* What the exercise asks: Render the lines between the ones holding "What is Dub?" and "Human-Robot In", inclusive, as a Markdown table with the columns Row and Text. Number each line, skip blank lines, and leave the pictures out.

##### Study material #####

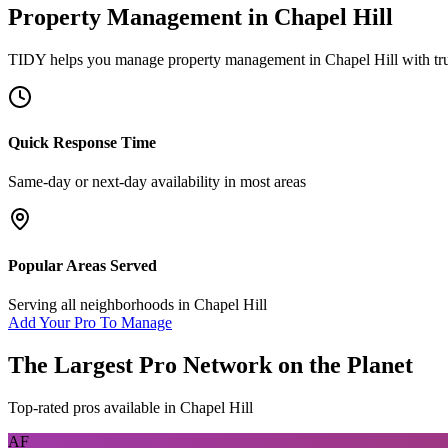
Property Management
in
Chapel Hill
TIDY helps you manage
property management
in
Chapel Hill
with tr
Quick Response Time
Same-day or next-day availability in most areas
Popular Areas Served
Serving all neighborhoods in
Chapel Hill
Add Your Pro To Manage
The Largest Pro Network on the Planet
Top-rated pros available in
Chapel Hill
AF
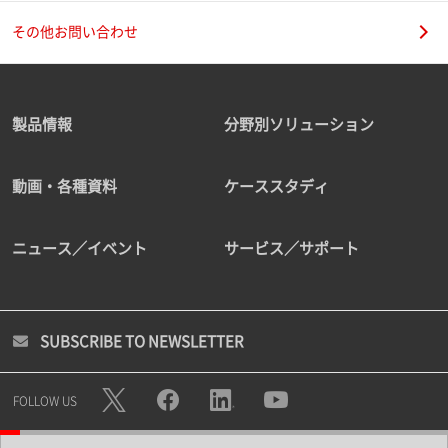
その他お問い合わせ
製品情報
分野別ソリューション
動画・各種資料
ケーススタディ
ニュース／イベント
サービス／サポート
SUBSCRIBE TO NEWSLETTER
FOLLOW US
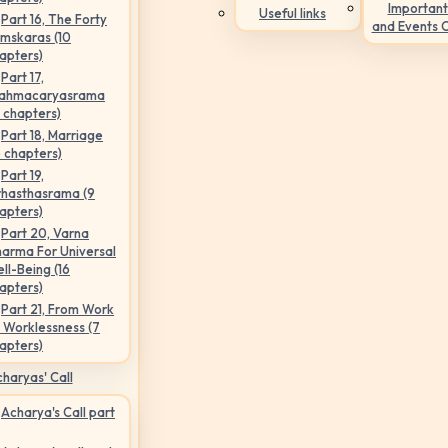
Important
Useful links
Part 16, The Forty
and Events 
mskaras (10
apters)
Part 17,
ahmacaryasrama
5 chapters)
Part 18, Marriage
6 chapters)
Part 19,
hasthasrama (9
apters)
Part 20, Varna
arma For Universal
ll-Being (16
apters)
Part 21, From Work
 Worklessness (7
apters)
haryas' Call
Acharya's Call part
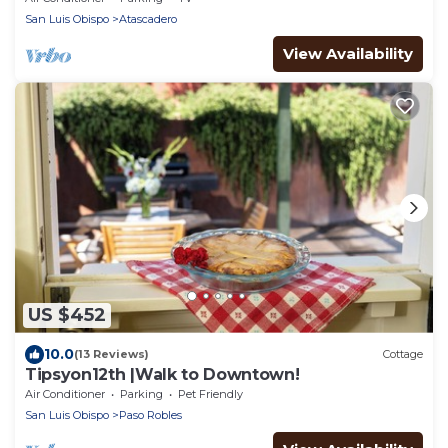
San Luis Obispo
Atascadero
View Availability
US $452
10.0
(13 Reviews)
Cottage
Tipsyon12th |Walk to Downtown!
Air Conditioner
Parking
Pet Friendly
San Luis Obispo
Paso Robles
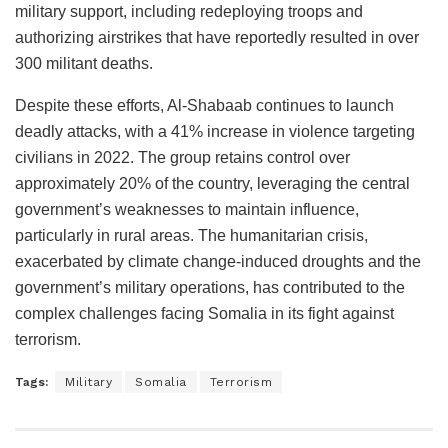
military support, including redeploying troops and
authorizing airstrikes that have reportedly resulted in over
300 militant deaths​​.
Despite these efforts, Al-Shabaab continues to launch
deadly attacks, with a 41% increase in violence targeting
civilians in 2022. The group retains control over
approximately 20% of the country, leveraging the central
government’s weaknesses to maintain influence,
particularly in rural areas. The humanitarian crisis,
exacerbated by climate change-induced droughts and the
government’s military operations, has contributed to the
complex challenges facing Somalia in its fight against
terrorism​​​​.
Tags:
Military
Somalia
Terrorism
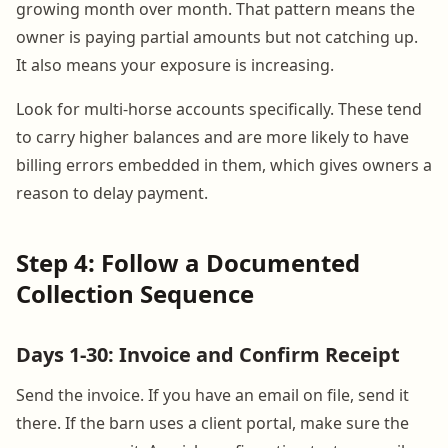
growing month over month. That pattern means the
owner is paying partial amounts but not catching up.
It also means your exposure is increasing.
Look for multi-horse accounts specifically. These tend
to carry higher balances and are more likely to have
billing errors embedded in them, which gives owners a
reason to delay payment.
Step 4: Follow a Documented
Collection Sequence
Days 1-30: Invoice and Confirm Receipt
Send the invoice. If you have an email on file, send it
there. If the barn uses a client portal, make sure the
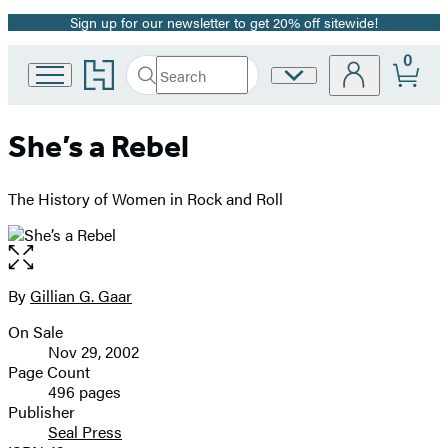
Sign up for our newsletter to get 20% off sitewide!
Promotion
0
Go
Search
Site
Submit
Search
to
Preferences
Hachette
Hachette
Book
She’s a Rebel
Group
home
The History of Women in Rock and Roll
Open
the
full-
By
Gillian G. Gaar
Contributors
size
On Sale
image
Formats
Nov 29, 2002
and
Page Count
496 pages
Prices
Publisher
Seal Press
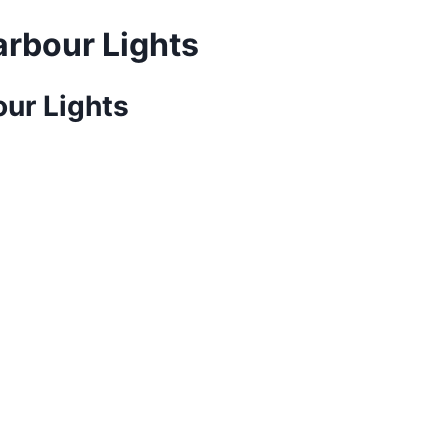
rbour Lights
ur Lights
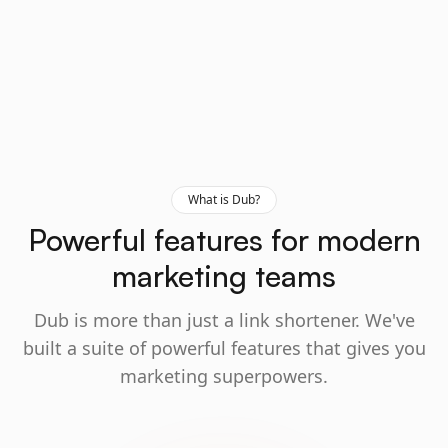
What is Dub?
Powerful features for modern
marketing teams
Dub is more than just a link shortener. We've
built a suite of powerful features that gives you
marketing superpowers.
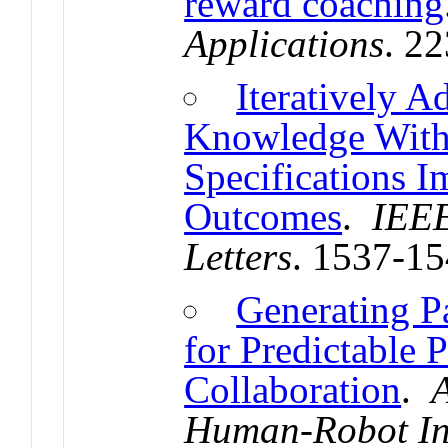
reward coaching
Applications
. 2
Iteratively 
Knowledge Withi
Specifications 
Outcomes
.
IEEE
Letters
. 1537-1
Generating P
for Predictable
Collaboration
.
Human-Robot In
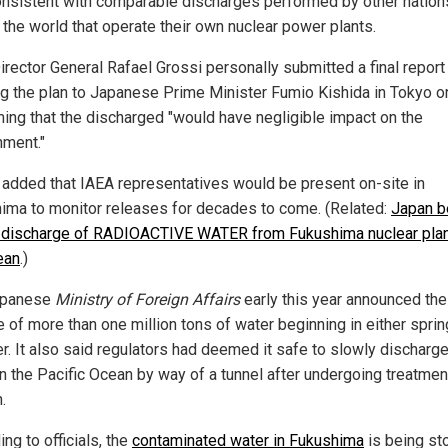
nsistent with comparable discharges performed by other nation
 the world that operate their own nuclear power plants.
irector General Rafael Grossi personally submitted a final report
ng the plan to Japanese Prime Minister Fumio Kishida in Tokyo o
iming that the discharged "would have negligible impact on the
nment."
 added that IAEA representatives would be present on-site in
ima to monitor releases for decades to come. (Related:
Japan b
 discharge of RADIOACTIVE WATER from Fukushima nuclear plan
ean
.)
apanese
Ministry of Foreign Affairs
early this year announced the
 of more than one million tons of water beginning in either sprin
. It also said regulators had deemed it safe to slowly discharge
in the Pacific Ocean by way of a tunnel after undergoing treatmen
.
ng to officials, the
contaminated water in Fukushima
is being sto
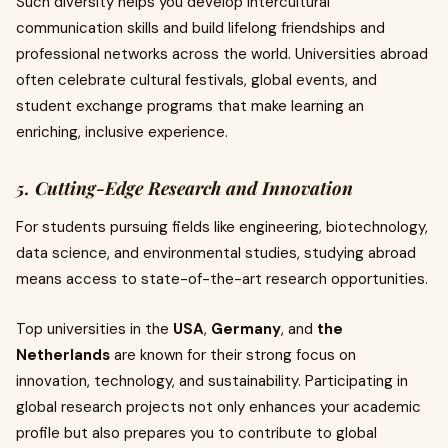
Such diversity helps you develop intercultural
communication skills and build lifelong friendships and
professional networks across the world. Universities abroad
often celebrate cultural festivals, global events, and
student exchange programs that make learning an
enriching, inclusive experience.
5. Cutting-Edge Research and Innovation
For students pursuing fields like engineering, biotechnology,
data science, and environmental studies, studying abroad
means access to state-of-the-art research opportunities.
Top universities in the
USA
,
Germany
, and
the
Netherlands
are known for their strong focus on
innovation, technology, and sustainability. Participating in
global research projects not only enhances your academic
profile but also prepares you to contribute to global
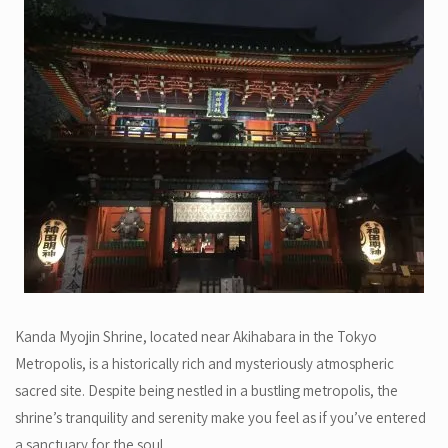
Kanda Myojin Shrine, located near Akihabara in the Tokyo
Metropolis, is a historically rich and mysteriously atmospheric
sacred site. Despite being nestled in a bustling metropolis, the
shrine’s tranquility and serenity make you feel as if you’ve entered
a sanctuary for the soul.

#####

* Response:
| Row | Text |
|---|---|
| 1 | What is Dub? |
| 2 | Powerful features for modern |
| 3 | marketing teams |
| 4 | Dub is more than just a link shortener. We've |
| 5 | built a suite of powerful features that gives you |
| 6 | marketing superpowers. |
| 7 | reward coaching |
| 8 | Applications |
| 9 | . 2 |
| 10 | Iteratively  |
| 11 | Knowledge Withi |
| 12 | Specifications  |
| 13 | Outcomes |
| 14 | . |
| 15 | IEEE |
| 16 | Letters |
| 17 | . 1537-1 |
| 18 | Generating P |
| 19 | for Predictable |
| 20 | Collaboration |
| 21 | . |
| 22 | Human-Robot In |